I want to take the time right now to say a few things about the stigma of mental illness. Did you know that you know a lot of people with mental illness? Some you know about and some are too afraid to share because of the fact that they will be looked down upon. Even after all of the work to demolish the stigma, it’s still there. When I went to take a leave of absence in January I was told by the superintendent that I would not be trusted by the parents anymore if I took a leave of absence. I was also told that someone had been sharing my Facebook posts to him (which included posts about my mental health). It was clear to me in that moment that he saw mental illness as something that I should be able to control and not an actual illness. I stopped sharing for months because I was afraid it would happen again. But I KNOW God has called me to being vulnerable in this way. It has helped so many people and only hurt me a few times (both job related). If I can’t be me, then I can’t do a good job with my employer. I am a good teacher with or without my struggles. We all have struggles to some degree…

About my new job…

I LOVE my summer job, but I am looking forward to routine. It always helps me. I’m going to have time in the mornings to workout and have some quiet time (after dropping the kids at the bus). Then I’ll work a normal 8-5 schedule with an HOUR long lunch (I’m lucky to get 20 minutes in the classroom). 2 1/2-3 hours of my day is live teaching and the rest is office work/planning. I do have a lot of students, but it’s just different. I’ve been watching videos of what everything is like, and it seems pretty awesome. I start training August 1st! My last day here at camp is July 26th. I needed a few days to get the house cleaned and get some things organized. And probably a town day to stock up on groceries and things. I’m excited!
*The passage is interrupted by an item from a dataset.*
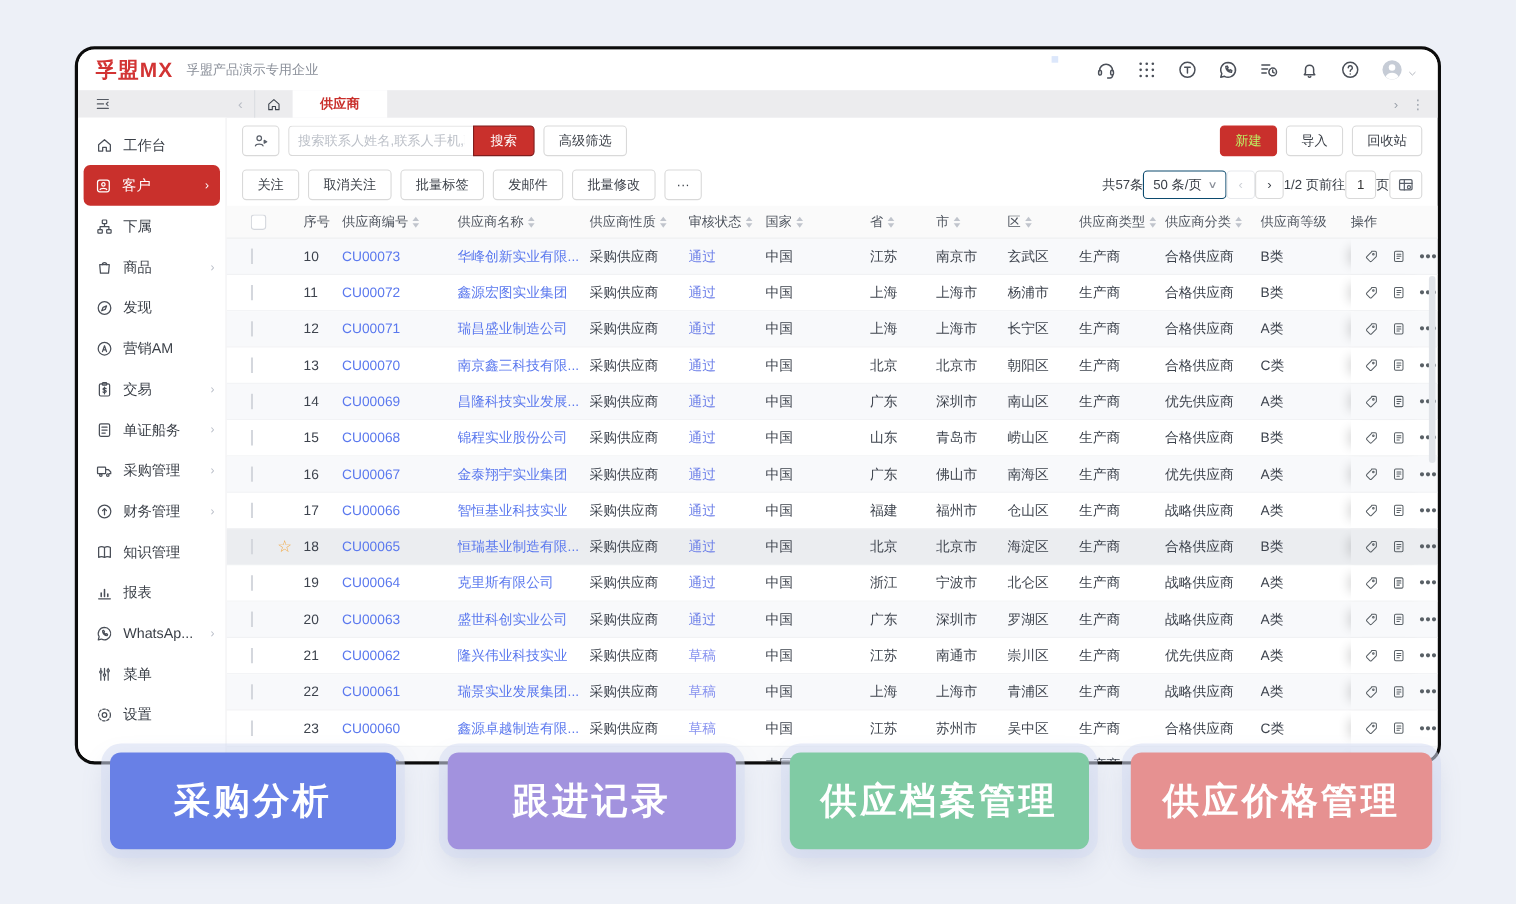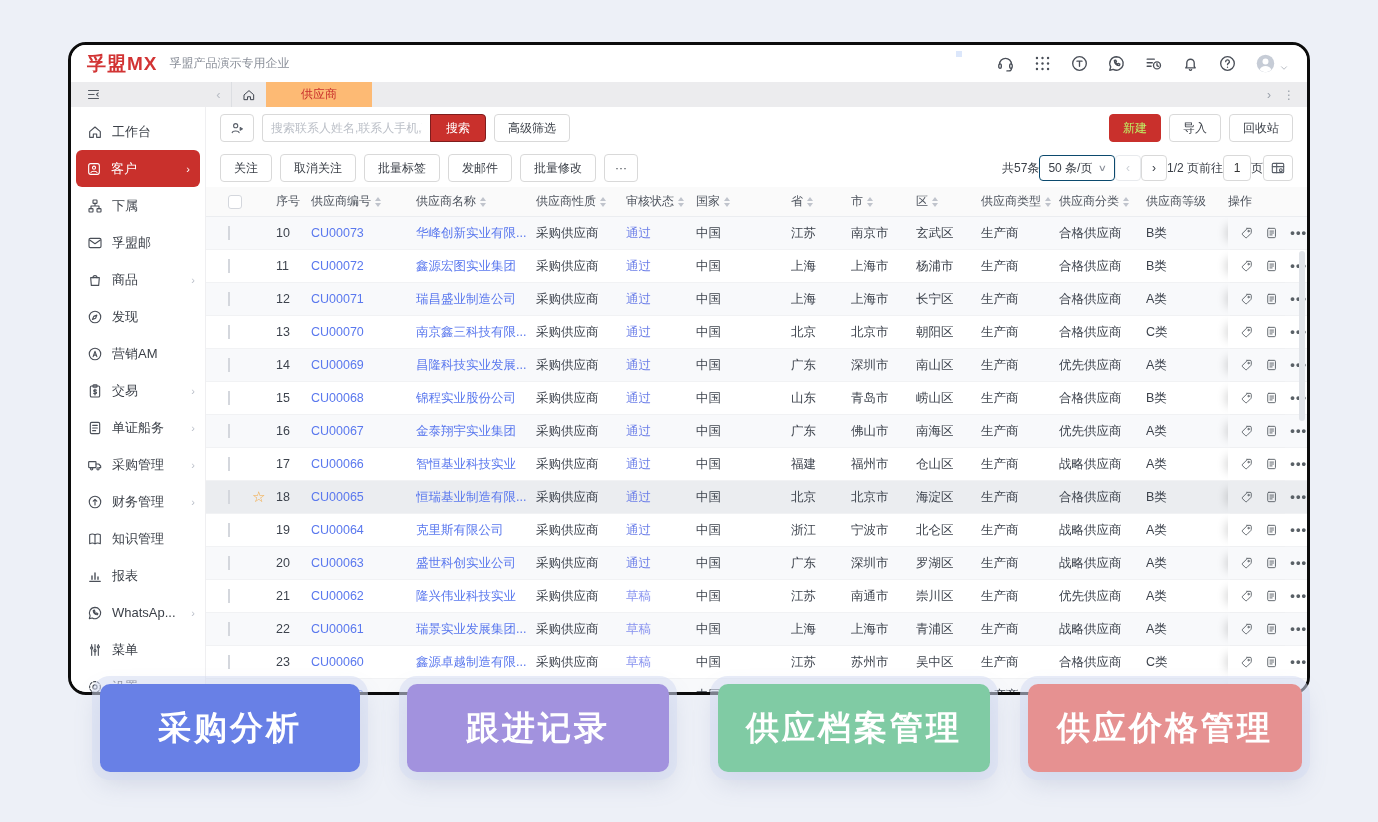"供应商" .tab-active { background: #fdba74 -> #ffffff; font-weight: normal -> bold; width: 106px -> 86px }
My office is mostly set up with the exception of a bit more organizing. The decor is just like I like it, and it is comfy and cozy. I have a reading nook in the corner with my favorite fun chair. I have very fun decor on the walls thanks to Goodwill and Hobby Lobby. My book shelves are MOSTLY organized with the exception of a few things. It’s ready to go.

I have a good feeling about all that is to come.